_SELECTED EXCERPT_
--- --- ---
Still, this change is to be expected, as the romantic image of the lone animator is all but dead. After all, “Ren & Stimpy” creator John Kricfalusi tried to rebel against his employers at Nickelodeon, and look how many episodes of “Ren & Stimpy” were produced this year. That’s right, zero.
In the end, the decision to offer “South Park” episodes online to be streamed for free was made by Parker and Stone as well as by Comedy Central – which is a division of MTV Networks, which, in turn, is a unit of Viacom – jointly. Along with all the corporate ties go all the corporate obligations. Parker and Stone are no longer young 20-somethings trying to get noticed.
As such, Viacom must adhere to previous contractual agreements. Episodes are illegal to stream from www.southparkstudios.com in such markets as the United Kingdom and Australia. Stateside, new episodes cannot be streamed until a month after they air.
In the end, the sacrifices that Parker, Stone and Viacom have had to make in order to stream full “South Park” episodes legally online are relatively small compared to the service they have provided to their fans. Unarguably, the presentation of online “South Park” episodes has shortcomings. Still, given the fact that South Park Digital Studios has made a tremendous outreach to “South Park” fans by providing this service, it is likely that if fans demand a better presentation, South Park Digital Studios will be there to answer.
--- --- ---
_PROVIDED RECORDS_
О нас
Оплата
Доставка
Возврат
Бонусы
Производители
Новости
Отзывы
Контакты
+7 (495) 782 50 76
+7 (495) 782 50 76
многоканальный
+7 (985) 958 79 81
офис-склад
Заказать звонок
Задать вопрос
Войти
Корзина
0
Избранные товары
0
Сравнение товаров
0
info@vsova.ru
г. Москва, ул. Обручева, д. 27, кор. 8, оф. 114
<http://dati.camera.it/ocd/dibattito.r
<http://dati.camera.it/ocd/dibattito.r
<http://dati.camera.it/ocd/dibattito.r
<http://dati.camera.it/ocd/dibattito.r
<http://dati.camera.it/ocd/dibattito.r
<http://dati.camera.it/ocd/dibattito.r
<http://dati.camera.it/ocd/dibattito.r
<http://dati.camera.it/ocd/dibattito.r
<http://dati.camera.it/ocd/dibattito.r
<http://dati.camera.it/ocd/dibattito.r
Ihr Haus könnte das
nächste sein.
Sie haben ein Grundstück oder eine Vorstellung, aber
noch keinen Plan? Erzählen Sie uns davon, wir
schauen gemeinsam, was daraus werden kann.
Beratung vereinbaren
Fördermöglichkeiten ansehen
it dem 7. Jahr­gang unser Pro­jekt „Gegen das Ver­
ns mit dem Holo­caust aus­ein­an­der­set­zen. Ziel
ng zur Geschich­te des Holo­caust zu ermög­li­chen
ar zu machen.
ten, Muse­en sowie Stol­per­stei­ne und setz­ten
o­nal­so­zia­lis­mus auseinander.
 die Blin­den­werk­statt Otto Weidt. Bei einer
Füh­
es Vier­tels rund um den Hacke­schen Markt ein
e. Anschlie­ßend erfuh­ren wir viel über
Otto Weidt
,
--- --- ---
_EXPLORE THE MATERIAL_
1. Answer these questions from the South Park excerpt, one line each:
(a) Comedy Central is a division of which company?
(b) In which two markets is it illegal to stream episodes from www.southparkstudios.com?
(c) How many episodes of "Ren & Stimpy" were produced this year?
2. Echo the records word for word, everything from their first line down to the line containing "ns mit dem Holo­caust", including both.

_ANSWERS PER TASK_
1.
(a) MTV Networks
(b) The United Kingdom and Australia
(c) Zero

2.
О нас
Оплата
Доставка
Возврат
Бонусы
Производители
Новости
Отзывы
Контакты
+7 (495) 782 50 76
+7 (495) 782 50 76
многоканальный
+7 (985) 958 79 81
офис-склад
Заказать звонок
Задать вопрос
Войти
Корзина
0
Избранные товары
0
Сравнение товаров
0
info@vsova.ru
г. Москва, ул. Обручева, д. 27, кор. 8, оф. 114
<http://dati.camera.it/ocd/dibattito.r
<http://dati.camera.it/ocd/dibattito.r
<http://dati.camera.it/ocd/dibattito.r
<http://dati.camera.it/ocd/dibattito.r
<http://dati.camera.it/ocd/dibattito.r
<http://dati.camera.it/ocd/dibattito.r
<http://dati.camera.it/ocd/dibattito.r
<http://dati.camera.it/ocd/dibattito.r
<http://dati.camera.it/ocd/dibattito.r
<http://dati.camera.it/ocd/dibattito.r
Ihr Haus könnte das
nächste sein.
Sie haben ein Grundstück oder eine Vorstellung, aber
noch keinen Plan? Erzählen Sie uns davon, wir
schauen gemeinsam, was daraus werden kann.
Beratung vereinbaren
Fördermöglichkeiten ansehen
it dem 7. Jahr­gang unser Pro­jekt „Gegen das Ver­
ns mit dem Holo­caust aus­ein­an­der­set­zen. Ziel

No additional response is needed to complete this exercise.